Ou após longas e penosas léguas de marchas a pé ou a cavalo, ao frio e ao calor. Ou até mesmo quando a tropa se “aboletava” nas casas dos diferentes aglomerados populacionais e, ainda assim, onde os soldados se apertavam uns contra os outros para lá caberem e para terem o mínimo de (re)conforto nomeadamente quando fazia frio. E em que a grande maioria deles procurava dormitar com um olho sempre aberto, em vigia, não aparecessem inimigos a atacar de surpresa (as guerrilhas actuavam assim) ou até alguém a tentar roubar-lhes os pertences, do soldo a produtos das pilhagens e até do saque aos mortos e feridos que eram práticas mais do que frequentes…
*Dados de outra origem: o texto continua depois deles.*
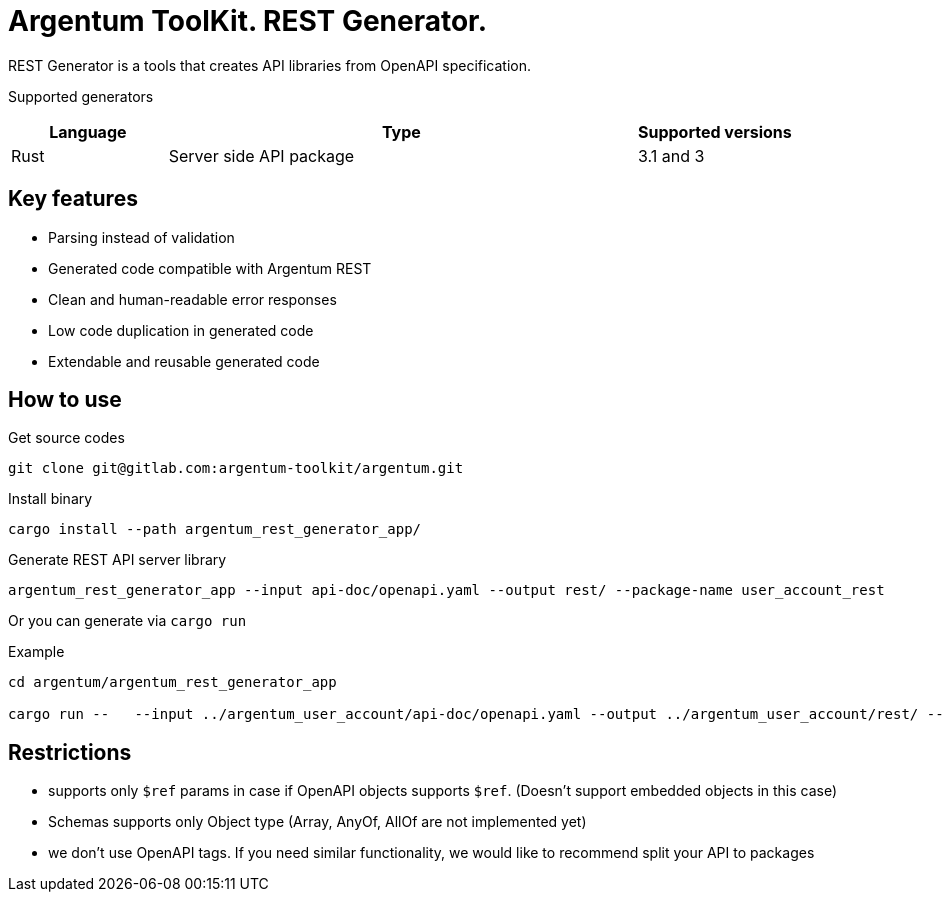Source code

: = Argentum ToolKit. REST Generator.

REST Generator is a tools that creates API libraries from OpenAPI specification.

Supported generators

[cols="1,3,1"]
|===
|Language | Type | Supported versions

|Rust
|Server side API package
|3.1 and 3

|===

== Key features

- Parsing instead of validation
- Generated code compatible with Argentum REST
- Clean and human-readable error responses
- Low code duplication in generated code
- Extendable and reusable generated code

== How to use

.Get source codes
[source,shell]
----
git clone git@gitlab.com:argentum-toolkit/argentum.git

----

.Install binary
[source,shell]
----
cargo install --path argentum_rest_generator_app/

----

.Generate REST API server library
[source,shell]
----
argentum_rest_generator_app --input api-doc/openapi.yaml --output rest/ --package-name user_account_rest
----

Or you can generate via `cargo run`

.Example
[source,shell]
----
cd argentum/argentum_rest_generator_app

cargo run --   --input ../argentum_user_account/api-doc/openapi.yaml --output ../argentum_user_account/rest/ --package-name argentum_user_account_rest
----

== Restrictions

- supports only `$ref` params in case if OpenAPI objects supports `$ref`.
(Doesn't support embedded objects in this case)
- Schemas supports only Object type (Array, AnyOf, AllOf are not implemented yet)
- we don't use OpenAPI tags.
If you need similar functionality, we would like to recommend split your API to packages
Mas também havia milhares de soldados que faziam entre eles autênticos pactos de solidariedade recíproca, de apoio mútuo inclusive para protecção em situações de combate que, em especial, os principais oficiais generais tinham a sua escolta pessoal e os seus próprios “guarda-costas”.
Ao fim e ao cabo, os soldados, esses, procuravam aumentar as probabilidades em se manterem vivos “a cada dia”, embora muitas vezes, cansados e em desânimo, chegassem a desejar uma morte rápida como se fora um “alívio”…
Sim, a guerra é o pior dos males que nos pode acontecer !
Sim, só a PAZ faz sentido !
Nos 214 Anos da “Batalha do Bussaco”.